Problems of Registration
Birth registration was not easy to enforce in the early days, in spite of the threatened fine. In northern Scotland, and in many of the islands, communications were poor, transport was difficult (especially in winter), and parents could not easily leave their crofts to visit the registrar. It is likely that births in remote areas were not well recorded, especially if the baby died within 21 days.
Some of the early birth registers show a fairly casual attitude towards the naming of children. In the 1855 birth register for Stornoway, on the Isle of Lewis, several babies were entered only by their surnames. Since the register was not amended, the first name cannot have been reported within the six months that were allowed for this. Many families in these communities had the same surname, and this may have made life difficult for those concerned if they later needed to prove their dates of birth.
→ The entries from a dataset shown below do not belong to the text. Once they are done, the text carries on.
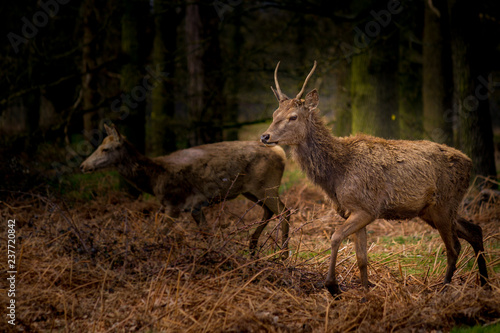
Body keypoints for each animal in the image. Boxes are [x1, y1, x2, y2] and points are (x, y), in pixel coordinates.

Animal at [262, 61, 488, 294]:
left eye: (293, 116)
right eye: (274, 113)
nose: (265, 136)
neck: (337, 174)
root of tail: (469, 164)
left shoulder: (367, 208)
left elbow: (335, 237)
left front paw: (332, 286)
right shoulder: (354, 211)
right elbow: (362, 258)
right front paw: (365, 293)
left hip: (444, 204)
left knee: (454, 248)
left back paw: (444, 287)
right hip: (432, 210)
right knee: (475, 231)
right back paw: (485, 283)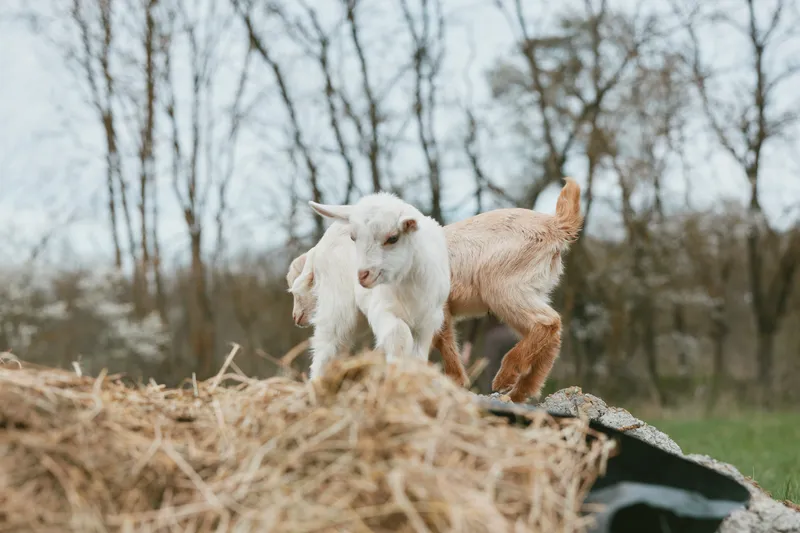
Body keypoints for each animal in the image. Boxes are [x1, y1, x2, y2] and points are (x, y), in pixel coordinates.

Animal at [308, 192, 451, 366]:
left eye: (393, 238)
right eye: (353, 237)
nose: (363, 275)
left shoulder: (429, 319)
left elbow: (418, 355)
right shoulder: (381, 307)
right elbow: (399, 335)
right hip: (336, 302)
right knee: (328, 346)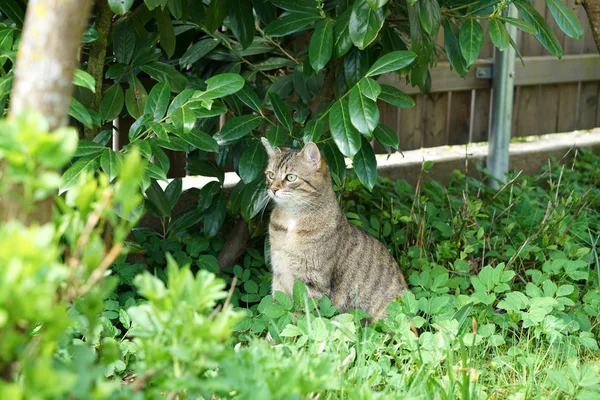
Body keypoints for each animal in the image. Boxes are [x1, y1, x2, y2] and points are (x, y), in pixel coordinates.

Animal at [260, 138, 410, 322]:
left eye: (291, 177)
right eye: (270, 175)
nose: (273, 189)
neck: (291, 221)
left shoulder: (312, 282)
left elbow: (300, 317)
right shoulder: (279, 274)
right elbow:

(Image: Page from the 1855 birth register for Stornoway, Isle of Lewis, showing detailed family history, but not the child's first name. Click macdonaldbirth 1855 (002) for a magnified version. By kind permission of the Registrar General for Scotland.)
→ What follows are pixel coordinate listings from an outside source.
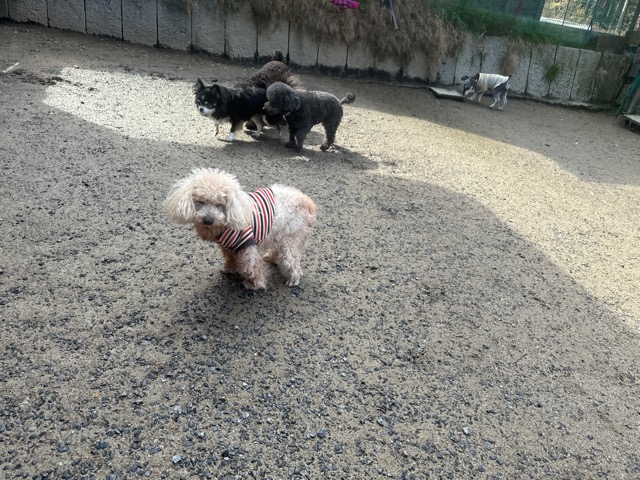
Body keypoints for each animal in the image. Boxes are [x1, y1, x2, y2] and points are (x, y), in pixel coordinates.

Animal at [164, 168, 317, 290]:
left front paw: (254, 284)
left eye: (220, 204)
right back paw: (272, 258)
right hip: (280, 234)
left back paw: (293, 279)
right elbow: (231, 259)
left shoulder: (247, 245)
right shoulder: (228, 247)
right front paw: (230, 269)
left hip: (290, 238)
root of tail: (307, 201)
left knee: (292, 261)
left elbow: (252, 267)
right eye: (200, 202)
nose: (208, 220)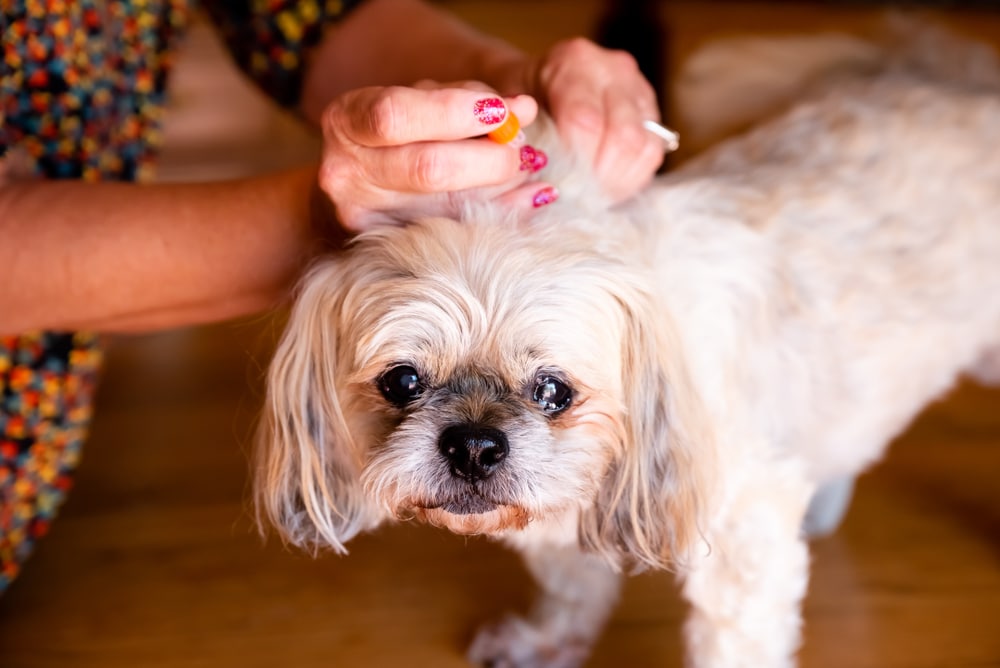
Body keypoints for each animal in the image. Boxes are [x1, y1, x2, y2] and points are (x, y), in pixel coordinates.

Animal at [252, 20, 1000, 668]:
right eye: (402, 382)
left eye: (555, 391)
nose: (473, 445)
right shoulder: (559, 510)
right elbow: (570, 581)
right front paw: (549, 641)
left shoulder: (743, 543)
If the registrar had any doubts about the sex of an infant, he could demand that it be produced for his inspection!
Although registrars were supposed to pursue parents who had not reported a birth, the first examiners were not satisfied that all the registrars were doing their duty, as in the parish of Watten (Caithness) in 1855. The examiner complained that the registrar:
'discovers the births &c. in the Newspapers . . . [and] does not take a sufficient interest in his business; nor does he trouble himself where anything is wrong about the Correction of it'.
Like several other features of the 1854 Act, the regulations on birth registration caused problems and had to be changed rapidly. The first register in 1855 demanded many details, including the parents' ages and birthplaces, and the number and ages of all other children born to them, whether living or dead. The registrars objected to the time and effort involved in entering all these details, but there was a more compelling reason for dropping them, since the first printed registration books issued to the registrars did not have enough space to enter the details of previous children born to the family, and it would be expensive to enlarge them. After 1855 these details were no longer required, to the regret of many doctors then and family historians today.
Although many of the difficulties of birth registration were sorted out after the early years, the registrars still had to deal with some knotty problems. All the deficiencies of early birth registration were revealed when old age pensions were introduced in Britain in 1908. Only people over 70 years of age were eligible for a pension at that time, and many had cause to regret that their parents had been casual about registering their birth. The Registrar General had to deal with many sad cases of elderly people who were not sure when or where they were born, and who were having difficulty claiming their pensions.
Birth certificates were therefore important, not only as a proof of age and parentage, but of respectability. People with 'illegitimate' on their birth certificates were embarrassed at having to produce them for official purposes, as were people born in poorhouses or asylums. The poorhouse problem was partly solved after 1913, when registrars were instructed to put down a street address, rather than the institution's name, as the place of birth.